Mr. Liebeler. Can you fix the date?

Mr. Greener. No; no way in the world. In the first place, I wasn't here. I feel sure I wasn't here at the time this went on. I was gone from—I don't remember what day I left. I started hunting in South Dakota on November 2, and we came back somewhere between the 12th and 14th.

Mr. Liebeler. What makes you feel that you weren't here at the time this tag was made up?

Mr. Greener. Well, in checking around, I feel like possibly that I would have noticed it on the gunrack. I would—I don't know whether I would or not, because I do some of the repair work myself, and a lot of times I go through the guns on the rack to be repaired, and if it is something I can do, I take care of it. If he is busy, then I take care of it.

Mr. Liebeler. Ryder, you mean?

Mr. Greener. Yes.

Mr. Liebeler. But you have no recollection of this tag?

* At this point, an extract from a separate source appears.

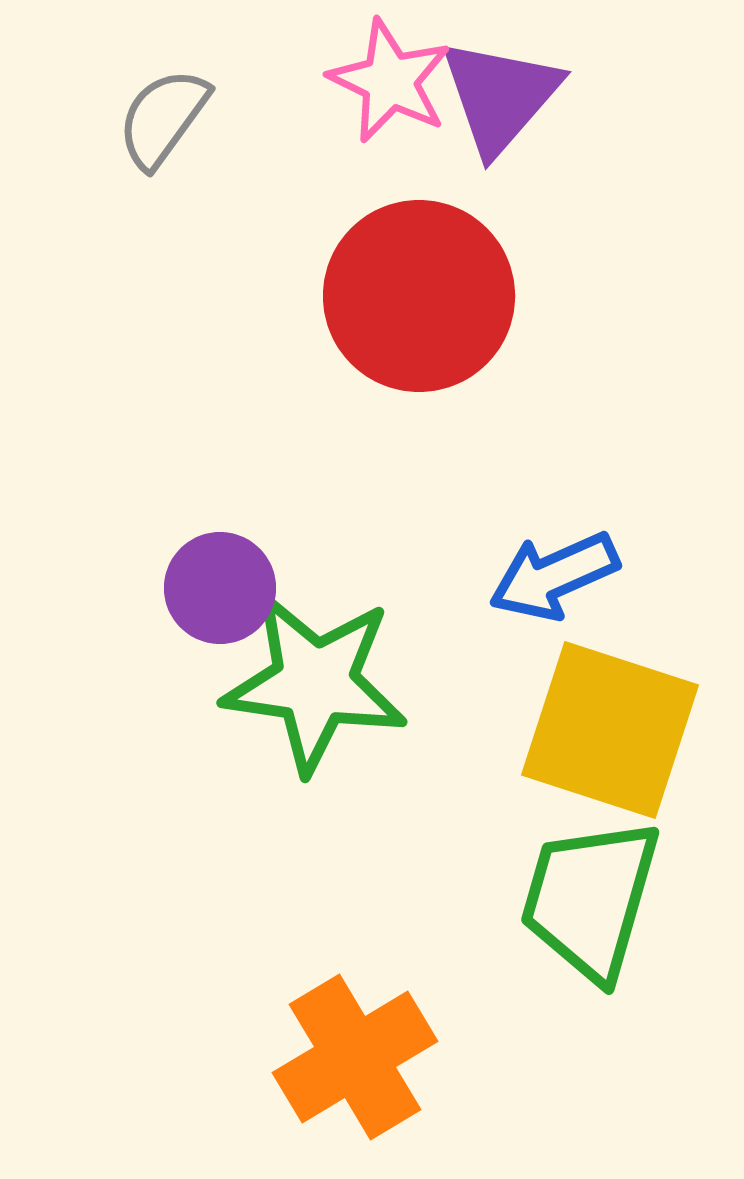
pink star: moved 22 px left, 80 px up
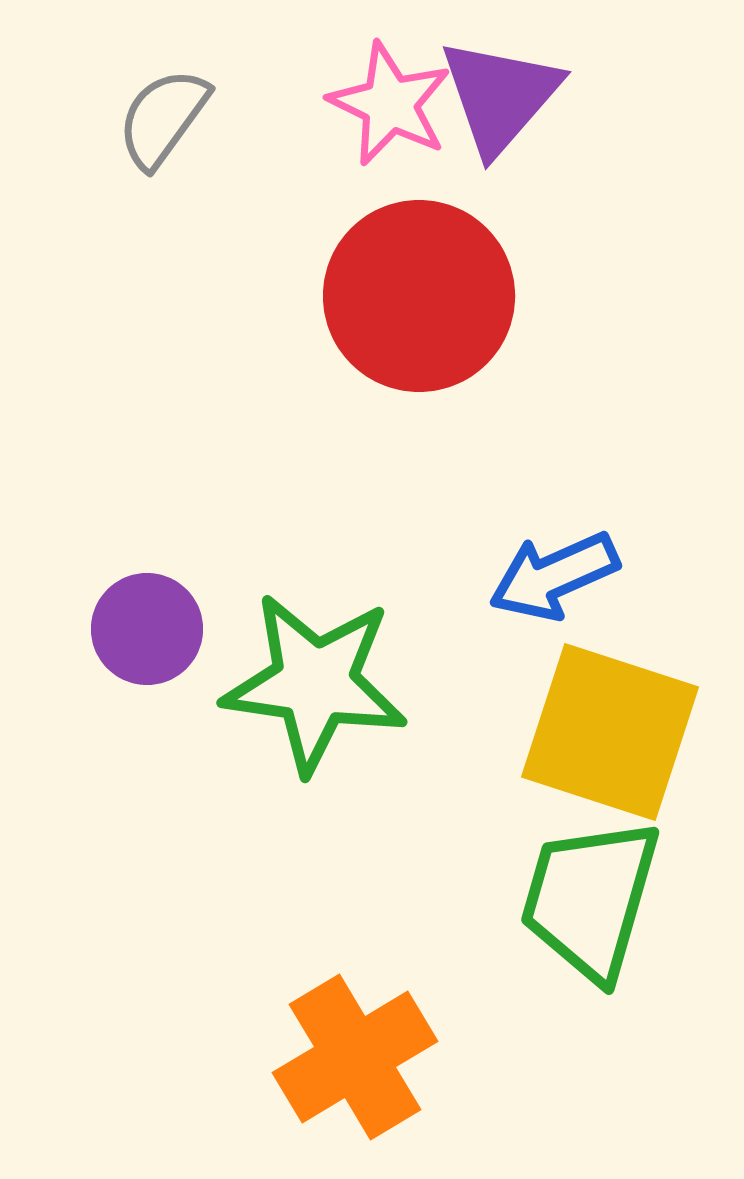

Mr. Greener. None whatsoever, until, I believe, it was the day on Thanksgiving when they came down here. Now, I believe—this has been a long time and we are going into phases of this I hadn't thought of in a long time—it seems to me that the FBI got ahold of him and they come down scouring through the place. That was very possible after the newspaper report broke. It could have been before, but it seems to me that that is when the tag appeared. I believe it was an FBI man who was out here checking.

Mr. Liebeler. Well, now, if that is true, then the tag would have had to have been found and the FBI man would have had to have been here before the story broke in the newspaper?